Recorded data:
--------------------------------

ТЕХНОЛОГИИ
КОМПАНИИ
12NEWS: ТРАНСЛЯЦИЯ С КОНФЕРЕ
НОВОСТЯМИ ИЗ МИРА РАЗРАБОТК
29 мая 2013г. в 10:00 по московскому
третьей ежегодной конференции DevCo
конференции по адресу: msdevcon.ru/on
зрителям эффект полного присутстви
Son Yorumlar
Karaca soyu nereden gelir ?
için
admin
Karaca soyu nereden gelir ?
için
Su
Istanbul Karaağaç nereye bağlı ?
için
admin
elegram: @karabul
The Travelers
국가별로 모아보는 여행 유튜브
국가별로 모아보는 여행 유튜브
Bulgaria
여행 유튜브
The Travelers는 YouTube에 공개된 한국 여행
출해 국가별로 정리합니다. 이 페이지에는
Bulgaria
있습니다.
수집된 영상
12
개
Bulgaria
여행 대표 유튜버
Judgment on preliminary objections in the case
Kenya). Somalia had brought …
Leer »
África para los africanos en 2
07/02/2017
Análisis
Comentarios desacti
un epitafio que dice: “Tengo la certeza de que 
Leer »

--------------------------------

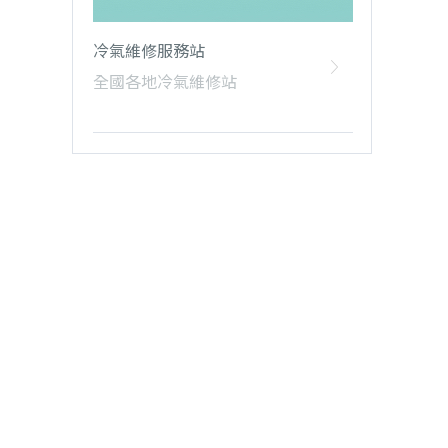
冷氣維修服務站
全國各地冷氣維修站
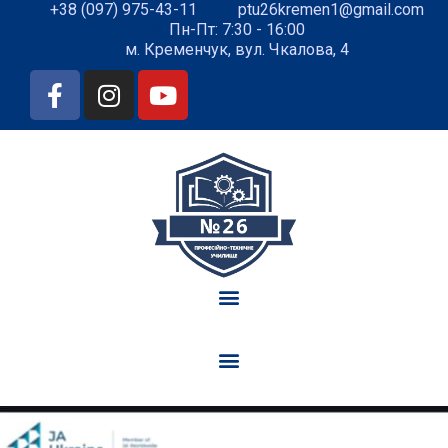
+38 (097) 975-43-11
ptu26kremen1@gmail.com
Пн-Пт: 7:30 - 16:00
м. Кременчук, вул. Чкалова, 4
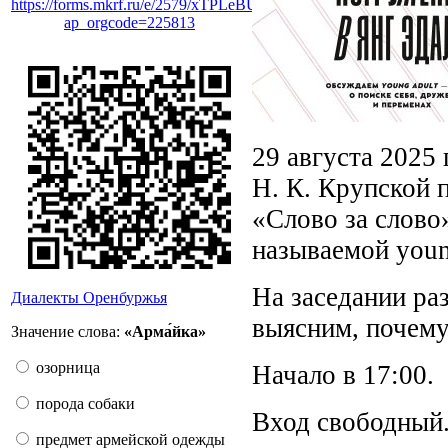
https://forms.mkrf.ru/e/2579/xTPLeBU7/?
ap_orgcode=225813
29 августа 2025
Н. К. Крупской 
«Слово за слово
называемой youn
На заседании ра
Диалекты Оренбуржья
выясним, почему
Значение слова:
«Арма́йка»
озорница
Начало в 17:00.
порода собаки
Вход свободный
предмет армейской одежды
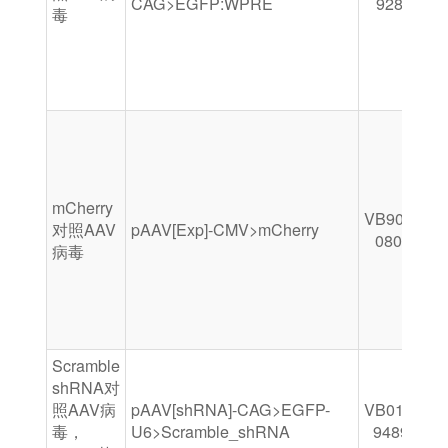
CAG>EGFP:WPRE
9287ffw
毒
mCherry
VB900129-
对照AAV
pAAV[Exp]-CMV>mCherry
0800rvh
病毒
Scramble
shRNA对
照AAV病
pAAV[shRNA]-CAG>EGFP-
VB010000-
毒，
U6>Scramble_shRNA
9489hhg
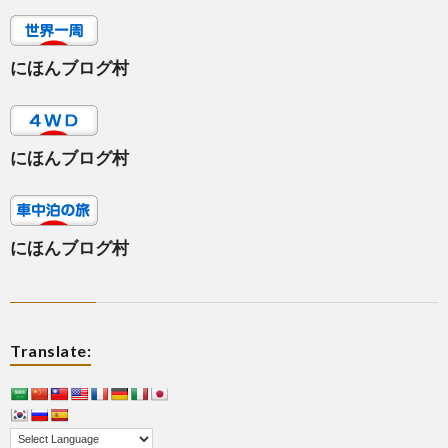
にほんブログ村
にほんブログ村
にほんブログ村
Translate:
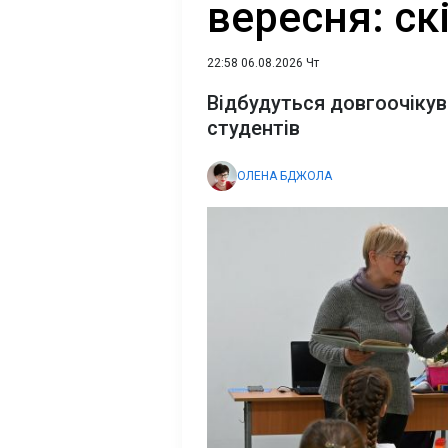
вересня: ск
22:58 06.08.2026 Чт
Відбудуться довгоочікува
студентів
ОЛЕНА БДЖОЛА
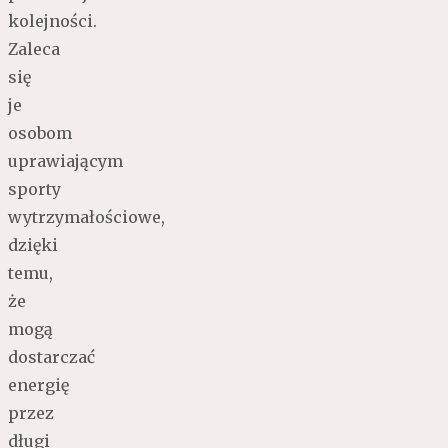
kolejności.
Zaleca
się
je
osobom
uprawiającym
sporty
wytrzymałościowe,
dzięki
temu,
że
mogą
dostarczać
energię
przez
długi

--------------------------------

:: TASK OBJECTIVE ::
Show the lines above that include "pAAV".

:: ANSWER SECTION ::
pAAV[Exp]-CMV>mCherry
pAAV[shRNA]-CAG>EGFP-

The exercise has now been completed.